在发现无法解压的数据都是固定的开头后,接下来有多种假设方向:
固定标志,进行特殊处理。如果这样想,那肯定能想到直接搜索立即数
某个压缩结构的开头标志
在研究的过程中,我其实假设的是后者。而且我的本意是搜索swI,然后逐渐向内部寻找解压逻辑,却无意间发现了对swdd的比较。
但事后仔细想想,就算是压缩后的文件头,凭什么就不能搜索试试看呢?自己为什么没有往这方面想?或许是自己潜意识中,复杂的压缩算法意味着第三方库或者复杂的自定义模块,从而没有很容易地想到搜索。如果自己真的找到了某个压缩模块,一步步跟踪调用链,或许也会有新的发现。不管怎样,都是值得一试的。
很多时候,思路在逻辑上能够推理,但是自己未必能从直觉上发现它。“感觉”会让自己优先尝试哪些看起来“不那么麻烦”的路,而忽略哪些在目前看来仅仅存在“可能”的路。
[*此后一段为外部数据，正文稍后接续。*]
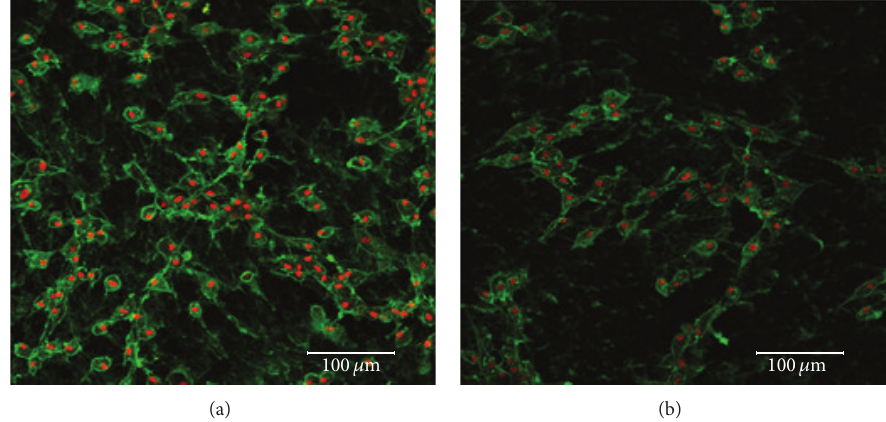
Figure 6: Nuclear/cytoplasmic staining of neural-like eBM-MSCs on different substrates. Representative confocal images of cytoplasmic (WGA) and nuclear (TO-PRO-3-iodide) fluorescent stains showing survival of differentiated cells from one middle-aged horse 12h after chemical induction, on Primaria, nitrogen-coated (a) and polystyrene-coated (b) tissue culture plates. Note scarce cells on the polystyrene tissue culture plate. Scale bar = 100 𝜇 m.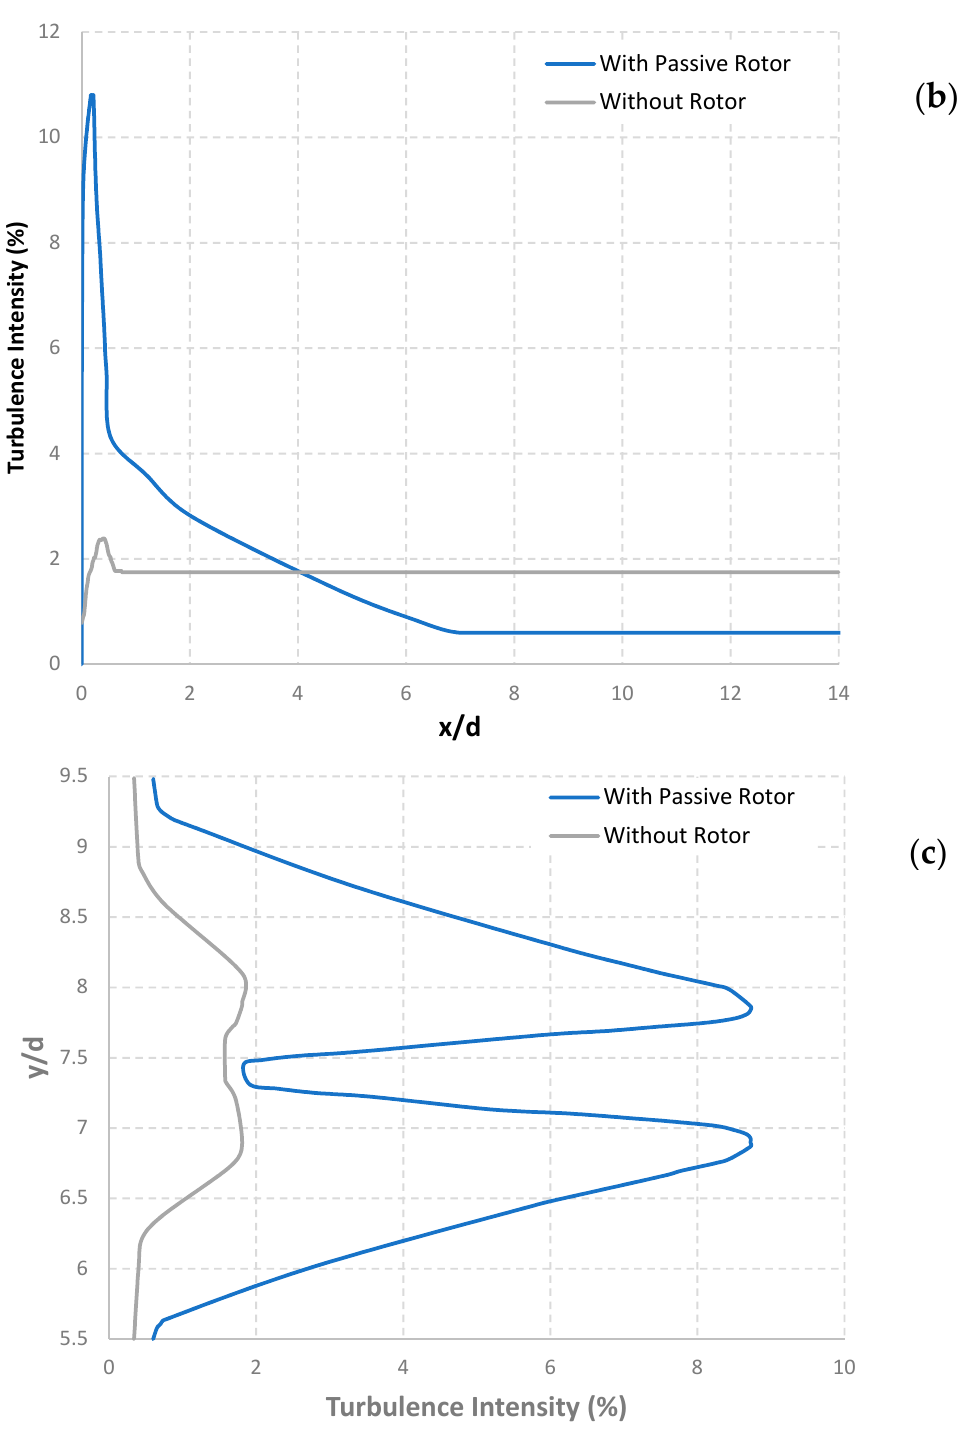
Figure 15. Effect of the passive rotor on the turbulence intensity at υ av =30 cm/s and ω = 293.5 rpm. ( a ) Color contour map (vertical plan) of the turbulence intensity downstream of the rotor. ( b ) Spatial variations in turbulent intensity along the x-x transect. ( c ) Spatial variation of TI along the y-y tran- sect.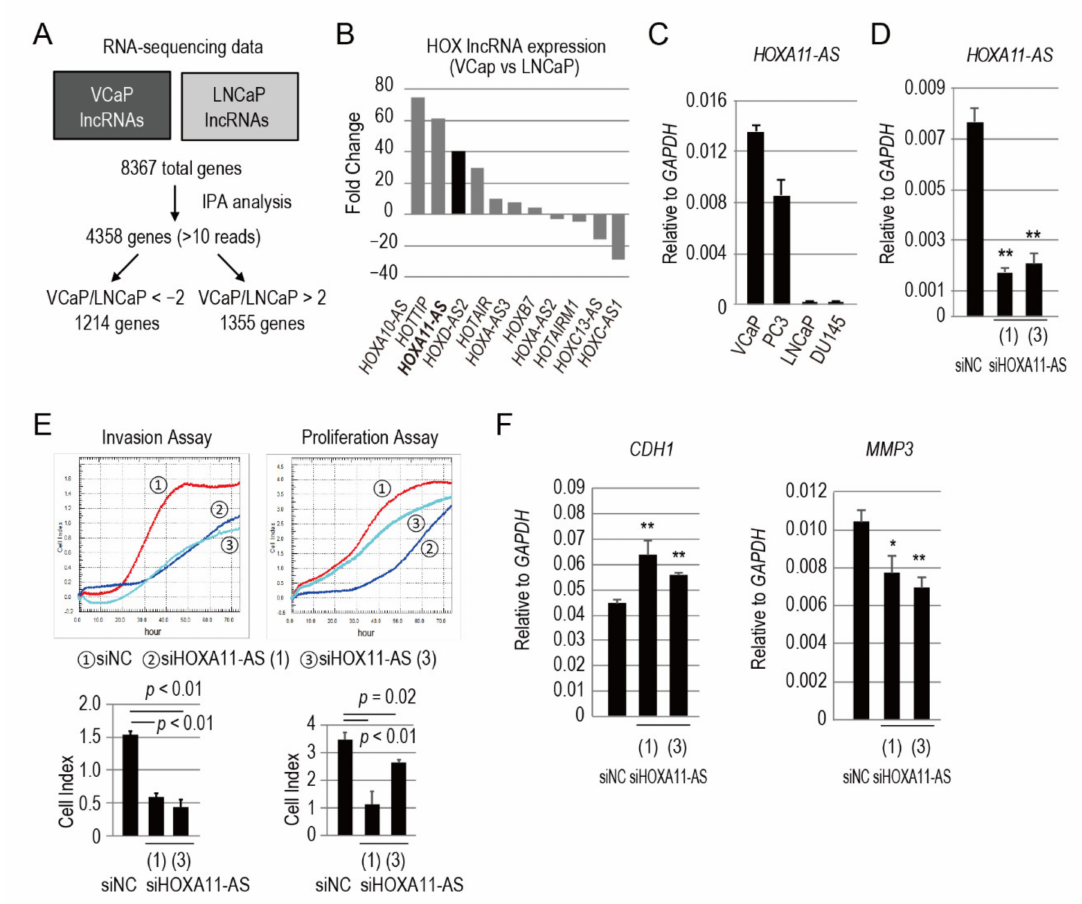
Figure 1. Identification of HOXA11-AS as a lncRNA highly expressed in bone metastasis-derived prostate cancer. ( A ) Flow diagram for the analysis of lncRNAs in VCaP and LNCaP cell lines. Sequencing data were downloaded from NCBI Gene Expression Omnibus (GSE82225). ( B ) Expression analysis of HOX cluster-derived lncRNAs in VCaP and LNCaP cell lines. Y-axis shows the fold change of the number of reads per kilobase of exon model per million mapped reads (RPKM) in VCaP cells with respect to the RPKM in LNCaP cells, calculated as the ratio between RPKM (VCaP)/RPKM(LNCaP) for each lncRNA shown in the X-axis. ( C ) HOXA11-AS expression analysis by qPCR in four different prostate cancer cell lines. ( D ) HOXA11-AS knockdown efficiency assessed by qPCR in PC3 cells transfected with siRNAs targeting HOXA11-AS . ( E ) xCELLigence real-time invasion assay of PC3 cells transfected with siRNA targeting HOXA11-AS ; cell index represents invading cells at 48 h (left panel). xCELLigence real-time proliferation assay of PC3 cells transfected with siRNA targeting HOXA11-AS ; cell index represents proliferating cells at 48 h (right panel). ( F ) CDH1 and MMP3 expression analysis by qPCR in PC3 cells transfected with siRNAs targeting HOXA11-AS . qPCR analyses were performed in triplicate ( n = 3). Expression levels are presented relative to values of GAPDH , used as a reference gene. Values represent mean ± standard deviation. Statistical significance was determined by unpaired t -tests. *, p < 0.05. **, p <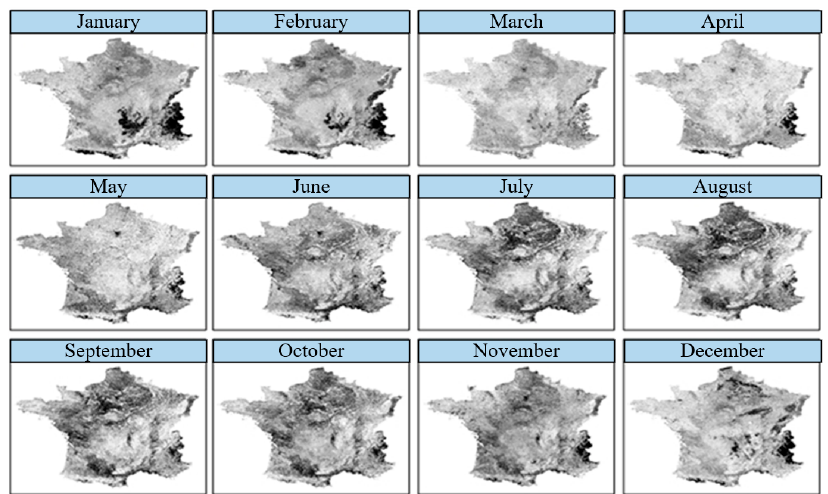
Figure 2. Preprocessed remote sensing data.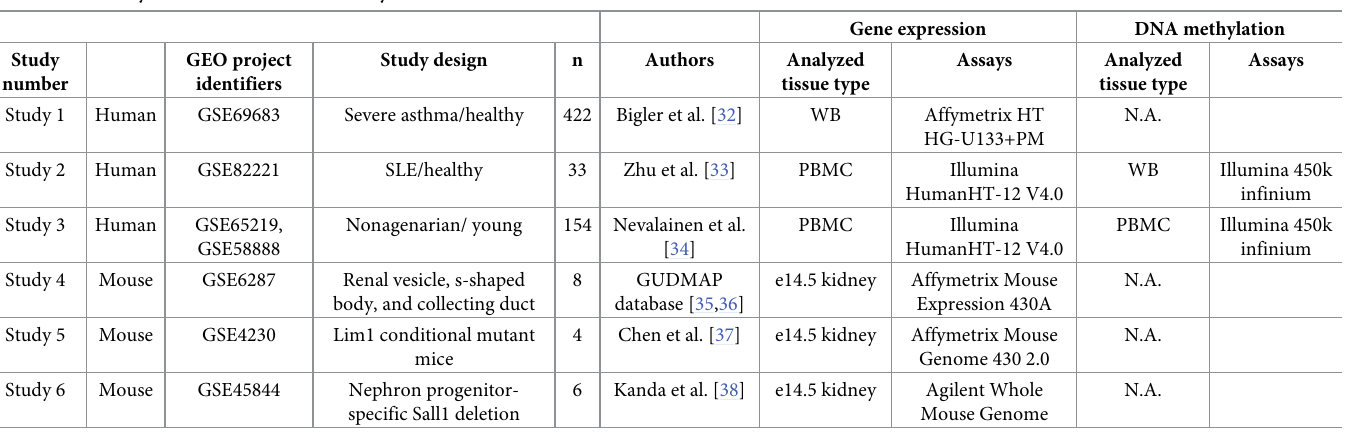
Table 1. Summary of datasets used in this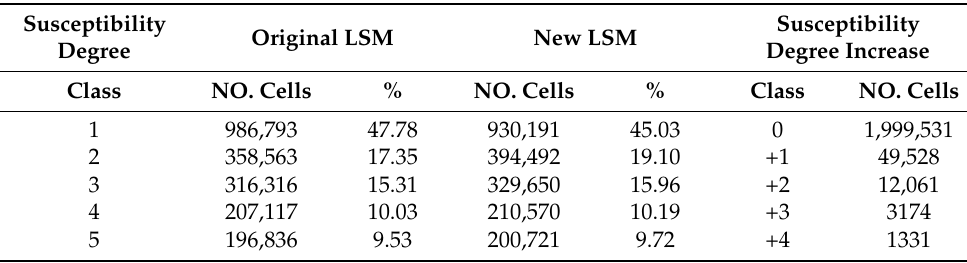
Table 3. Comparison of the original landslide susceptibility assessment degrees with the revised degrees after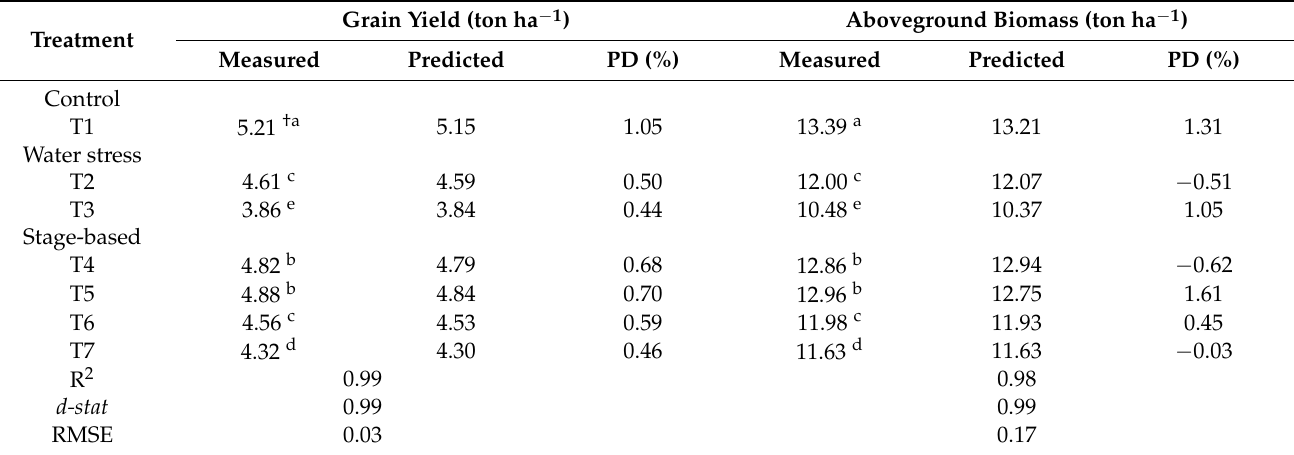
Table 7. Measured versus predicted wheat grain and aboveground biomass, and percentage of the difference between measured and predicted values (PD%) under the studied irrigation treatments in the calibration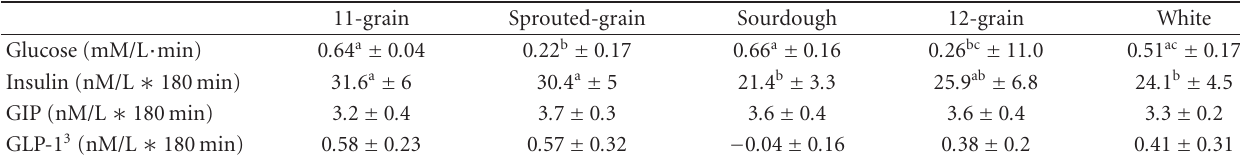
Table 3: Incremental area under the curve for blood glucose, serum insulin, plasma GIP and GLP-1 after ingestion of 50g available CHO of the test breads for 180 min (part 1) 1,2 .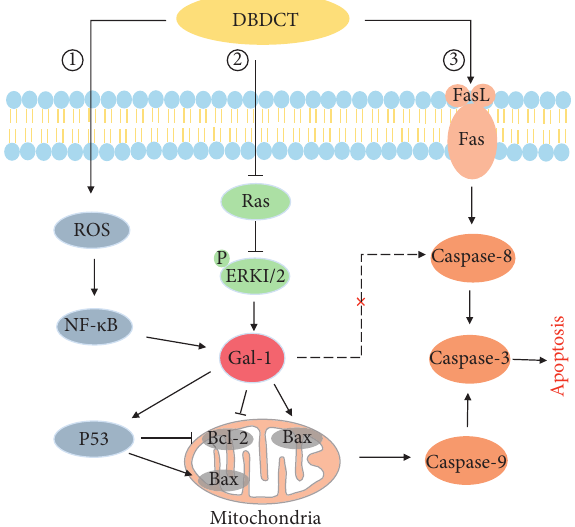
Figure 11: Schematic representation of possible mechanisms of DBDCT-induced apoptosis in HL7702 liver cells. ①② Gal-1-de- pendent mitochondria pathway. ③ DBDCT-regulated directly death receptor pathway which was not through Gal-1-dependent way ( ⟶ activation, ⊥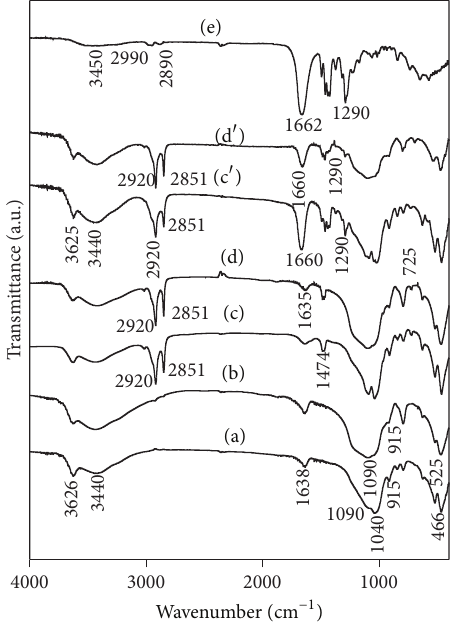
Figure 2: FTIR spectra of (a) Mt, (b) AMt0.5, (c) C16TMA-Mt, (d) C16TMA-AMt0.5 (c 󸀠 ) PVP/C16TMA-Mt, and (d 󸀠 ) PVP/C16TMA- AMt0.5. (e) The FTIR spectrum of neat PVP was presented for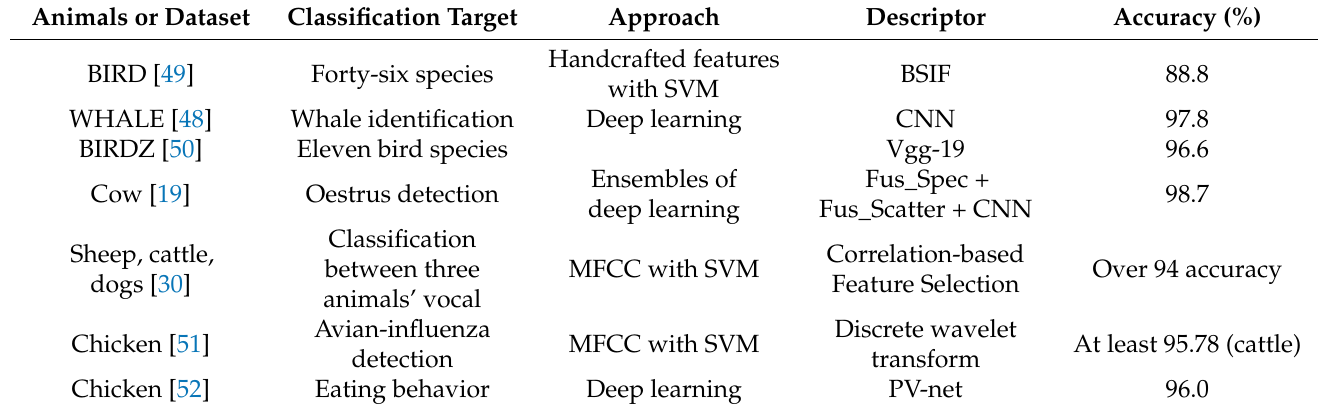
Table 4. Summary of prediction accuracies of animal sound classification.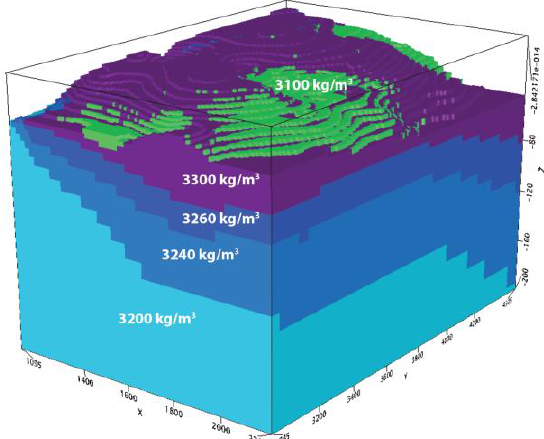
Figure 6: Voxel model in Geosoft. Colours indicate different density values. Voxel sizes are increasing with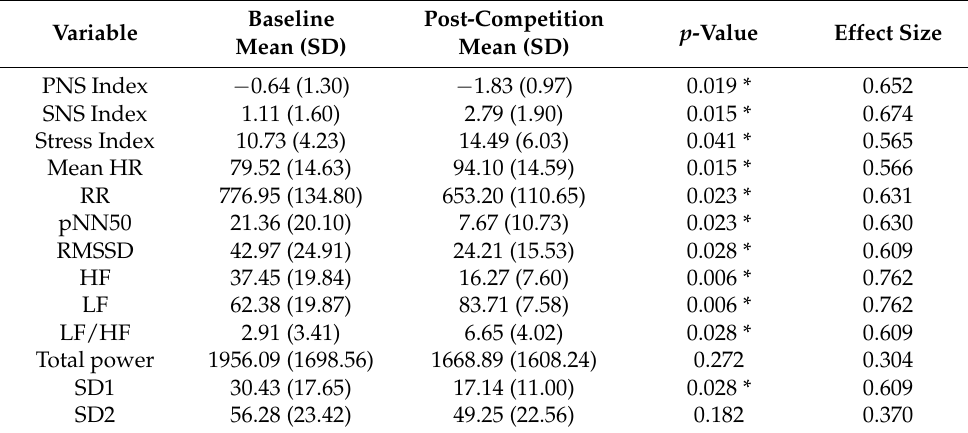
Table 3. HRV at baseline and after winning a soccer match for female soccer athletes.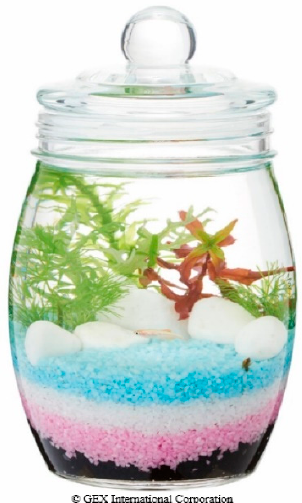
Figure 1. An Example of a Bottleium. One fish and one water snail are allowed in each bottle. An aeration and filtering system is not required.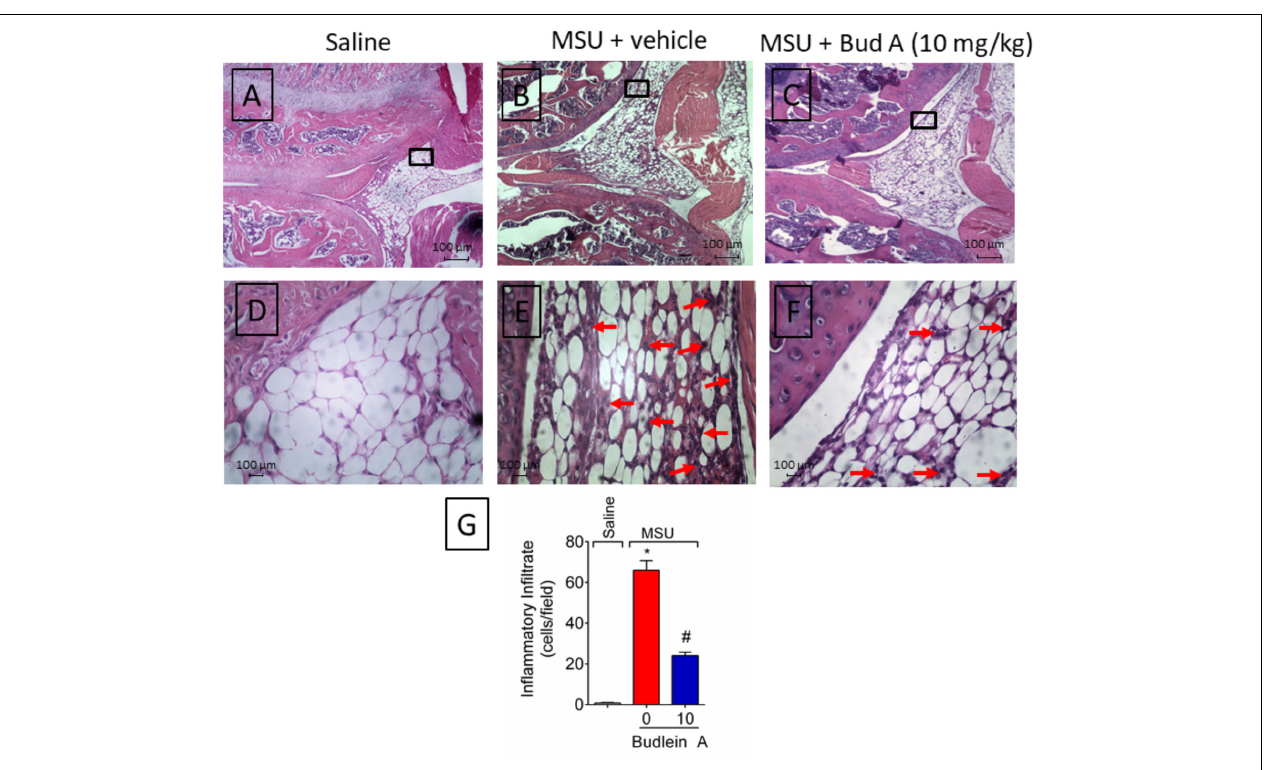
FIGURE 3 | Budlein A reduces MSU-induced synovitis. Fifteen hours after the injection of MSU crystals, knee joint was dissected for histopathological analysis by H&E staining using a light microscope [Original magnification 10 × (A–C) and 40 × (D–F) ]. The representative total score of inflammatory cells counted in the 40 × objective is presented in panel (G) . ∗ p < 0.05 vs. saline group; # p < 0.05 vs. 0 mg/kg group, one-way ANOVA followed by post hoc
而且问题的解决不是线性的,当自己有很多条路的时候,可以优先选择那些期望更大的;然而在缺少思路的时候,这种思维惯性可能会断送自己的前路——何必抱着成功的执念?把目标降低一些,把如何才能成功改成如何就能有更多的发现,去尝试那些小路——至少总比原地发呆要好吧!而且说不准什么时候,就把自己引到了大路上呢。